Un sous-comité, né de cette première rencontre exploratoire, s’est réuni le 10 février au cégep André-Laurendeau à Montréal et propose la mise sur pied d’un réseau collégial de tous les intervenants en lien avec la valorisation du français. Par souci de cohérence avec les autres répondants du réseau collégial, soit les REPTIC et les REPCAR, le nom « REPFRAN » a été retenu pour désigner notre communauté d’intérêts. Le Carrefour de la réussite s’intéresse déjà aux travaux des REPFRAN et ceux-ci, à l’invitation du secteur de l’Amélioration du français du CCDMD, tiendront une journée d’étude en marge de l’édition 2012 de l’Intercaf, la rencontre intercollégiale des responsables de CAF. (NDLR – La traditionnelle rencontre intercollégiale prévue en mai est reportée à un moment encore indéterminé en raison des bouleversements d’horaires occasionnés par la grève étudiante.)
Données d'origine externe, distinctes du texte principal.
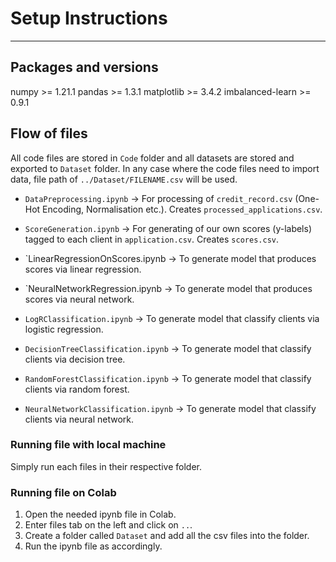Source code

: # Setup Instructions
***

## Packages and versions

numpy >= 1.21.1
pandas >= 1.3.1
matplotlib >= 3.4.2
imbalanced-learn >= 0.9.1

## Flow of files

All code files are stored in `Code` folder and all datasets are stored and exported to `Dataset` folder.
In any case where the code files need to import data, file path of `../Dataset/FILENAME.csv` will be used.

- `DataPreprocessing.ipynb` -> For processing of `credit_record.csv` (One-Hot Encoding, Normalisation etc.). Creates `processed_applications.csv`.
- `ScoreGeneration.ipynb` -> For generating of our own scores (y-labels) tagged to each client in `application.csv`. Creates `scores.csv`.

- `LinearRegressionOnScores.ipynb -> To generate model that produces scores via linear regression.
- `NeuralNetworkRegression.ipynb -> To generate model that produces scores via neural network.

- `LogRClassification.ipynb` -> To generate model that classify clients via logistic regression.
- `DecisionTreeClassification.ipynb` -> To generate model that classify clients via decision tree.
- `RandomForestClassification.ipynb` -> To generate model that classify clients via random forest.
- `NeuralNetworkClassification.ipynb` -> To generate model that classify clients via neural network.

### Running file with local machine

Simply run each files in their respective folder.

### Running file on Colab

1) Open the needed ipynb file in Colab.
2) Enter files tab on the left and click on `..`.
3) Create a folder called `Dataset` and add all the csv files into the folder.
4) Run the ipynb file as accordingly.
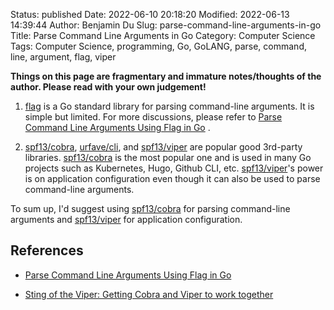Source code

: Status: published
Date: 2022-06-10 20:18:20
Modified: 2022-06-13 14:39:44
Author: Benjamin Du
Slug: parse-command-line-arguments-in-go
Title: Parse Command Line Arguments in Go
Category: Computer Science
Tags: Computer Science, programming, Go, GoLANG, parse, command, line, argument, flag, viper

**Things on this page are fragmentary and immature notes/thoughts of the author. Please read with your own judgement!**

1. [flag](https://pkg.go.dev/flag)
    is a Go standard library for parsing command-line arguments.
    It is simple but limited.
    For more discussions,
    please refer to
    [Parse Command Line Arguments Using Flag in Go](https://www.legendu.net/misc/blog/parse-command-line-arguments-using-flag-in-go/)
    .

2. [spf13/cobra](https://github.com/spf13/cobra),
    [urfave/cli](https://github.com/urfave/cli),
    and
    [spf13/viper](https://github.com/spf13/viper)
    are popular good 3rd-party libraries.
    [spf13/cobra](https://github.com/spf13/cobra)
    is the most popular one 
    and is used in many Go projects such as Kubernetes, Hugo, Github CLI, etc. 
    [spf13/viper](https://github.com/spf13/viper)'s power is on application configuration 
    even though it can also be used to parse command-line arguments.

To sum up,
I'd suggest using 
[spf13/cobra](https://github.com/spf13/cobra) 
for parsing command-line arguments 
and
[spf13/viper](https://github.com/spf13/viper)
for application configuration.

## References

- [Parse Command Line Arguments Using Flag in Go](https://www.legendu.net/misc/blog/parse-command-line-arguments-using-flag-in-go/)

- [Sting of the Viper: Getting Cobra and Viper to work together](https://carolynvanslyck.com/blog/2020/08/sting-of-the-viper/)

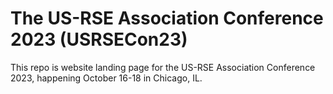# The US-RSE Association Conference 2023 (USRSECon23)

This repo is website landing page for the US-RSE Association Conference 2023,
happening October 16-18 in Chicago, IL.

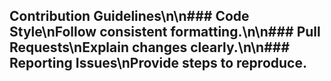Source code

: ## Contribution Guidelines\n\n### Code Style\nFollow consistent formatting.\n\n### Pull Requests\nExplain changes clearly.\n\n### Reporting Issues\nProvide steps to reproduce.
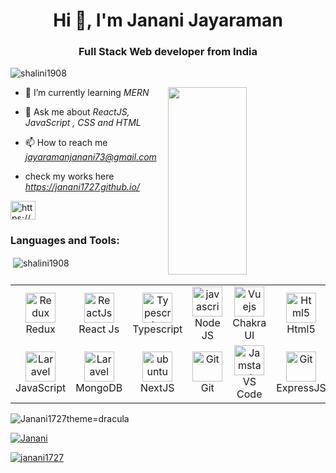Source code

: <h1 align="center">Hi 👋, I'm  Janani Jayaraman</h1>
<h3 align="center">Full Stack Web developer from India</h3>

<p align="left"> <img src="https://komarev.com/ghpvc/?username=shalini1908&label=Profile%20views&color=0e75b6&style=flat" alt="shalini1908" /> </p>


<img src= "https://i.pinimg.com/originals/16/f5/20/16f5204718e98858b1d4466e911e90ed.gif" width ="50%" height="300px" align ="right"/>



- 🌱 I’m currently learning *MERN*

- 💬 Ask me about *ReactJS, JavaScript , CSS and HTML*

- 📫 How to reach me *jayaramanjanani73@gmail.com*

- check my works here *https://janani1727.github.io/*

<!-- 
<h3 align="left">Connect with me:<img src="https://raw.githubusercontent.com/ShahriarShafin/ShahriarShafin/main/Assets/handshake.gif" width ="20%" height="80px" align ="right"></h3> -->


<p align="left">
<a href="https://www.linkedin.com/in/janani-jayaraman-412758238/" target="blank"><img align="center" src="https://raw.githubusercontent.com/rahuldkjain/github-profile-readme-generator/master/src/images/icons/Social/linked-in-alt.svg" alt="https://www.linkedin.com/in/janani-jayaraman-412758238/" height="30" width="40" /></a>
</p>

<h3 align="left">Languages and Tools:</h3>
<table align="left">
  <tr>
      <td align="center" width="96">
      <a href="#html5">
        <img src="https://cdn.worldvectorlogo.com/logos/redux.svg" width="48" height="48" alt="Redux" />
      </a>
      <br>Redux
    </td>
    <td align="center" width="96">
      <a href="#css3">
        <img src="https://upload.wikimedia.org/wikipedia/commons/thumb/a/a7/React-icon.svg/2300px-React-icon.svg.png" width="48" height="48" alt="ReactJs" />
      </a>
      <br>React Js
    </td>
     <td align="center" width="96">
      <a href="#bootstrap">
        <img src="https://cdn.icon-icons.com/icons2/2415/PNG/512/typescript_original_logo_icon_146317.png" width="48" height="48" alt="Typescript" />
      </a>
      <br>Typescript
    </td>
     <td align="center" width="96">
      <a href="#js">
        <img src="https://d2eip9sf3oo6c2.cloudfront.net/tags/images/000/000/256/full/nodejslogo.png" width="48" height="48" alt="javascript" />
      </a>
      <br>Node JS
    </td> 
    <td align="center" width="96">
      <a href="#vuejs">
        <img src="https://www.happylifecreators.com/wp/wp-content/uploads/2022/06/chakra-ui_title2-770x528.png" width="48" height="48" alt="Vuejs" />
      </a>
      <br>Chakra UI
    </td> 
  
   <td align="center" width="96">
      <a href="#html5">
        <img src="https://seeklogo.com/images/H/html5-without-wordmark-color-logo-14D252D878-seeklogo.com.png" width="48" height="48" alt="Html5" />
      </a>
      <br>Html5
    </td>
       <td align="center" width="96">
      <a href="#css3">
        <img src="https://upload.wikimedia.org/wikipedia/commons/thumb/6/62/CSS3_logo.svg/48px-CSS3_logo.svg.png" width="48" height="48" alt="Css3" />
      </a>
      <br>CSS3
    </td>
      </tr>
      <td align="center" width="96">
      <a href="#laravel">
        <img src="https://img.icons8.com/color/344/javascript--v1.png" width="48" height="48" alt="Laravel" />
      </a>
      <br>JavaScript
    </td>
      <td align="center" width="96">
      <a href="#laravel">
        <img src="https://encrypted-tbn0.gstatic.com/images?q=tbn:ANd9GcQ063W_CSBR_K6WYYXCm41PfA0didua-Q5Zgyh1uy4yoOjSKjPoX4whxEGWRAXrQQfWub0&usqp=CAU" width="48" height="48" alt="Laravel" />
      </a>
      <br>MongoDB
    </td>
    <td align="center" width="96">
      <a href="#Next JS" >
        <img src="https://d2nir1j4sou8ez.cloudfront.net/wp-content/uploads/2021/12/nextjs-boilerplate-logo.png" width="48" height="48" alt="ubuntu" />
      </a>
      <br>NextJS
    </td> 
      <td align="center" width="96">
      <a href="#git" >
        <img src="https://upload.wikimedia.org/wikipedia/commons/thumb/3/3f/Git_icon.svg/1200px-Git_icon.svg.png" width="48" height="48" alt="Git" />
      </a>
      <br>Git
    </td>
      <td align="center"  width="96">
      <a href="#vscode">
        <img src="https://upload.wikimedia.org/wikipedia/commons/9/9a/Visual_Studio_Code_1.35_icon.svg" width="48" height="48" alt="Jamstack" />
      </a>
      <br>VS Code
    </td>
      <td align="center" width="96">
      <a href="#ExpressJS" >
        <img src="https://img.icons8.com/color/344/javascript--v1.png" width="48" height="48" alt="Git" />
      </a>
      <br>ExpressJS
    </td>
    
    
  </tr>
 
</table>
<!-- 
- <p><img align="left" marginTop="100px" src="https://github-readme-stats.vercel.app/api/top-langs?username=shalini1908&show_icons=true&locale=en&layout=compact" alt="shalini1908" /></p>  -->

<p>&nbsp;<img align="center"  src="https://github-readme-stats.vercel.app/api?username=Janani1727&show_icons=true&locale=en&theme=dracula" alt="shalini1908" /></p>

<p><img align="center" src="https://github-readme-streak-stats.herokuapp.com/?user=janani1727&theme=dracula" alt="Janani1727theme=dracula" /></p>

<p align="left"> <a href="https://github.com/ryo-ma/github-profile-trophy"><img src="https://github-profile-trophy.vercel.app/?username=Janani1727&theme=dracula" alt="Janani" /></a> </p>

<p width="50%" align="left"> <a href="https://github.com/ryo-ma/github-profile-trophy"><img
    src="https://github-readme-activity-graph.cyclic.app/graph?username=Janani1727&theme=monokai" alt="janani1727" /></a>
</p>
Ce que nous souhaitons, c’est que la communauté des REPFRAN, née de la volonté de deux intervenantes encouragées par l’enthousiasme d’un nombre important de répondants en matière de valorisation de la langue dans les collèges, puisse être le lieu d’échanges structurés et animés, mais surtout fructueux et profitables pour l’ensemble du réseau collégial.